Home » News » News Roundup » New Roundup » World News » Assad retakes Aleppo

Assad retakes Aleppo

BEIRUT (AP) – Syrian rebels reached a cease-fire deal to evacuate from eastern Aleppo in an effective surrender on Tuesday, as Russia declared all military action had stopped and the Syrian government had assumed control of the former rebel enclave.

The dramatic developments, which appeared to restore the remainder of what was once Syria’s largest city to President Bashar Assad’s forces after months of heavy fighting and a crippling siege, followed reports of mass killings by government forces closing in on the final few blocks still held by the rebels.

Damascus confirmed the evacuation deal and the UN envoy for Syria, Staffan de Mistura, called for immediate access to the former rebel enclave to confirm the end of military operations and to oversee the safe departure of tens of thousands of civilians and opposition fighters. He was at the Security Council where an emergency meeting for Aleppo was underway.

Russia’s UN ambassador Vitaly Churkin took to the floor near the end of the session at the UN Security Council to announce fighting had ended.

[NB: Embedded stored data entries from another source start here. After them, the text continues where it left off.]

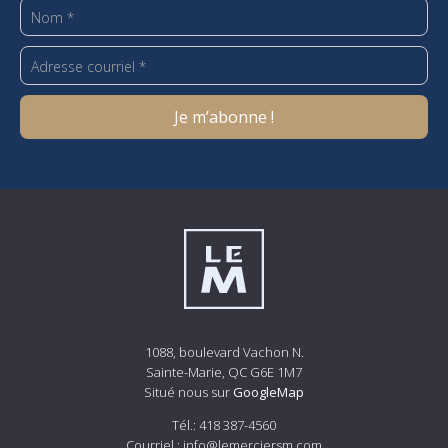
1088, boulevard Vachon N.
Sainte-Marie, QC G6E 1M7
Situé nous sur
GoogleMap
Tél.:
418 387-4560
Courriel :
info@lemerciersm.com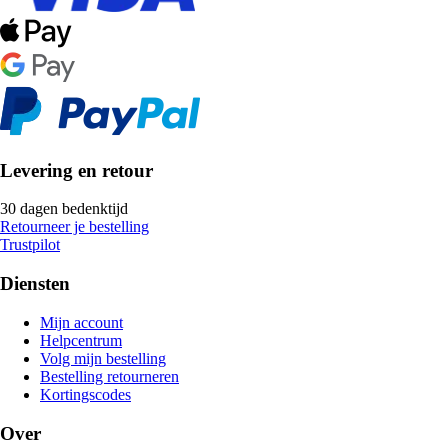
Levering en retour
30 dagen bedenktijd
Retourneer je bestelling
Trustpilot
Diensten
Mijn account
Helpcentrum
Volg mijn bestelling
Bestelling retourneren
Kortingscodes
Over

“According to the latest information that we received … military actions in eastern Aleppo are over,” Churkin said.

“The Syrian government has re-established control over eastern Aleppo.”

Minutes earlier, he had announced that “all militants” and members of their families, as well as those wounded in the fighting, were being evacuated through “agreed corridors in directions that they have chosen voluntarily,” including the rebel stronghold of Idlib province.

As word spread of the deal, celebrations broke out in the government-controlled western sector of Aleppo, with convoys of cars driving around honking their cars and waving Syrian flags from the windows.

Retaking Aleppo, which has been split between rebel and government control since 2012, would be Assad’s biggest victory yet in the civil war. Aleppo, the country’s former commercial powerhouse, has long been regarded as a major gateway between Turkey and Syria and the biggest prize in the conflict.

The agreement Tuesday came after world leaders and aid agencies issued dramatic appeals on behalf of trapped residents, and the UN human rights office said that pro-government forces reportedly killed 82 civilians as they closed in on the last remaining rebel areas.

That and other reports of mass killings, which could not be independently confirmed, reinforced fears of atrocities in the final hours of the battle for the city.